[WHAT IS BEING ASKED]: What you print should match the entries exactly, only without the pictures.

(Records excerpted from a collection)

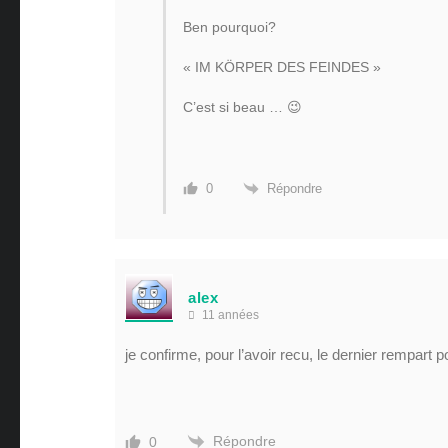
Ben pourquoi?
« IM KÖRPER DES FEINDES »
C’est si beau … 😉
Répondre
0
alex
11 années
je confirme, pour l’avoir recu, le dernier rempart
Répondre
0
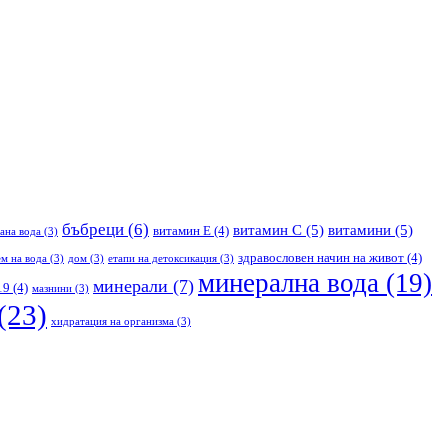
бъбреци
(6)
витамин С
(5)
витамини
(5)
витамин Е
(4)
ана вода
(3)
здравословен начин на живот
(4)
м на вода
(3)
дом
(3)
етапи на детоксикация
(3)
минерална вода
(19)
минерали
(7)
19
(4)
мазнини
(3)
(23)
хидратация на организма
(3)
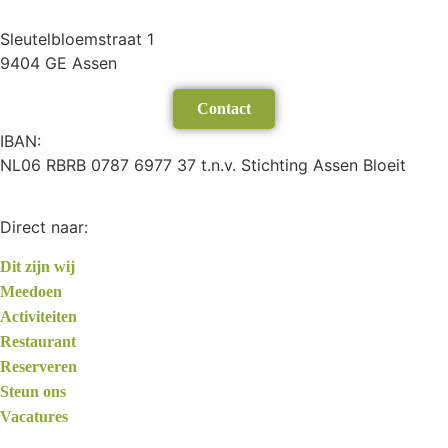
Sleutelbloemstraat 1
9404 GE Assen
Contact
IBAN:
NL06 RBRB 0787 6977 37 t.n.v. Stichting Assen Bloeit
Direct naar:
Dit zijn wij
Meedoen
Activiteiten
Restaurant
Reserveren
Steun ons
Vacatures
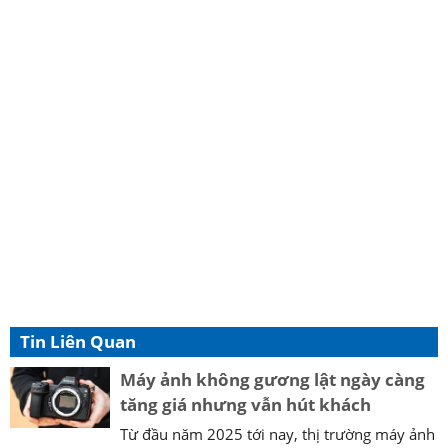
Tin Liên Quan
Máy ảnh không gương lật ngày càng
tăng giá nhưng vẫn hút khách
Từ đầu năm 2025 tới nay, thị trường máy ảnh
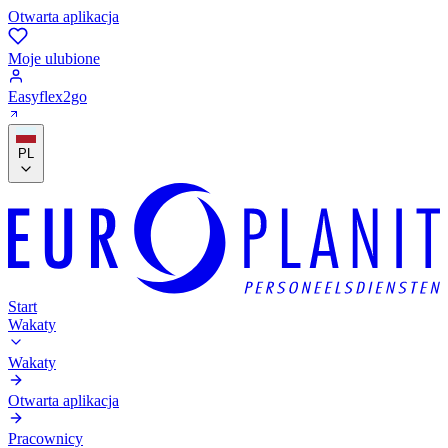
Otwarta aplikacja
Moje ulubione
Easyflex2go
PL
Start
Wakaty
Wakaty
Otwarta aplikacja
Pracownicy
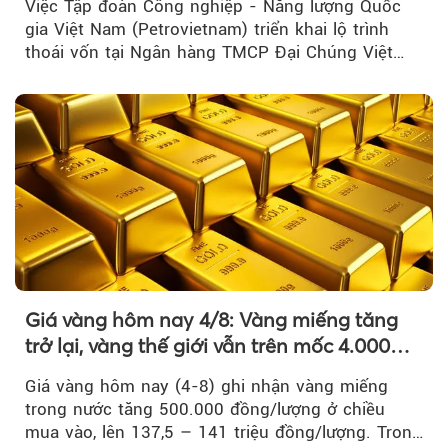
Việc Tập đoàn Công nghiệp - Năng lượng Quốc
gia Việt Nam (Petrovietnam) triển khai lộ trình
thoái vốn tại Ngân hàng TMCP Đại Chúng Việt
Nam là bước đi trong quá trình cơ cấu...
Giá vàng hôm nay 4/8: Vàng miếng tăng
trở lại, vàng thế giới vẫn trên mốc 4.000
USD/ounce
Giá vàng hôm nay (4-8) ghi nhận vàng miếng
trong nước tăng 500.000 đồng/lượng ở chiều
mua vào, lên 137,5 – 141 triệu đồng/lượng. Trong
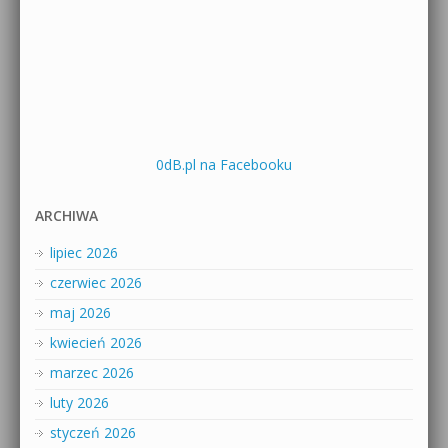
0dB.pl na Facebooku
ARCHIWA
lipiec 2026
czerwiec 2026
maj 2026
kwiecień 2026
marzec 2026
luty 2026
styczeń 2026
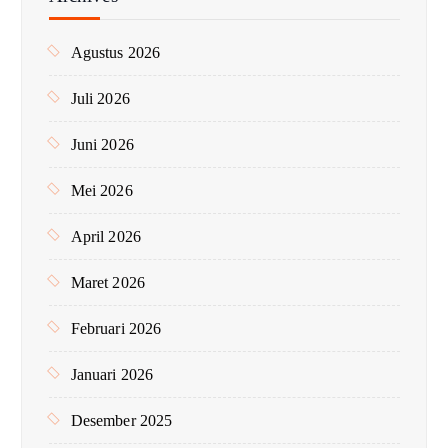
t
u
Agustus 2026
k
:
Juli 2026
Juni 2026
Mei 2026
April 2026
Maret 2026
Februari 2026
Januari 2026
Desember 2025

[SOLUTION BELOW]:
Ben pourquoi?
« IM KÖRPER DES FEINDES »
C’est si beau … 😉
Répondre
0
alex
11 années
je confirme, pour l’avoir recu, le dernier rempart
Répondre
0
бъбреци
(6)
витамин С
(5)
витамини
(5)
витамин Е
(4)
ана вода
(3)
здравословен начин на живот
(4)
м на вода
(3)
дом
(3)
етапи на детоксикация
(3)
минерална вода
(19)
минерали
(7)
19
(4)
мазнини
(3)
(23)
хидратация на организма
(3)
Sleutelbloemstraat 1
9404 GE Assen
Contact
IBAN:
NL06 RBRB 0787 6977 37 t.n.v. Stichting Assen Bloeit
Direct naar:
Dit zijn wij
Meedoen
Activiteiten
Restaurant
Reserveren
Steun ons
Vacatures
Tin Liên Quan
Máy ảnh không gương lật ngày càng
tăng giá nhưng vẫn hút khách
Từ đầu năm 2025 tới nay, thị trường máy ảnh
Otwarta aplikacja
Moje ulubione
Easyflex2go
PL
Start
Wakaty
Wakaty
Otwarta aplikacja
Pracownicy
Việc Tập đoàn Công nghiệp - Năng lượng Quốc
gia Việt Nam (Petrovietnam) triển khai lộ trình
thoái vốn tại Ngân hàng TMCP Đại Chúng Việt
Nam là bước đi trong quá trình cơ cấu...
Giá vàng hôm nay 4/8: Vàng miếng tăng
trở lại, vàng thế giới vẫn trên mốc 4.000
USD/ounce
Giá vàng hôm nay (4-8) ghi nhận vàng miếng
trong nước tăng 500.000 đồng/lượng ở chiều
mua vào, lên 137,5 – 141 triệu đồng/lượng. Trong
0dB.pl na Facebooku
ARCHIWA
lipiec 2026
czerwiec 2026
maj 2026
kwiecień 2026
marzec 2026
luty 2026
styczeń 2026
t
u
Agustus 2026
k
:
Juli 2026
Juni 2026
Mei 2026
April 2026
Maret 2026
Februari 2026
Januari 2026
Desember 2025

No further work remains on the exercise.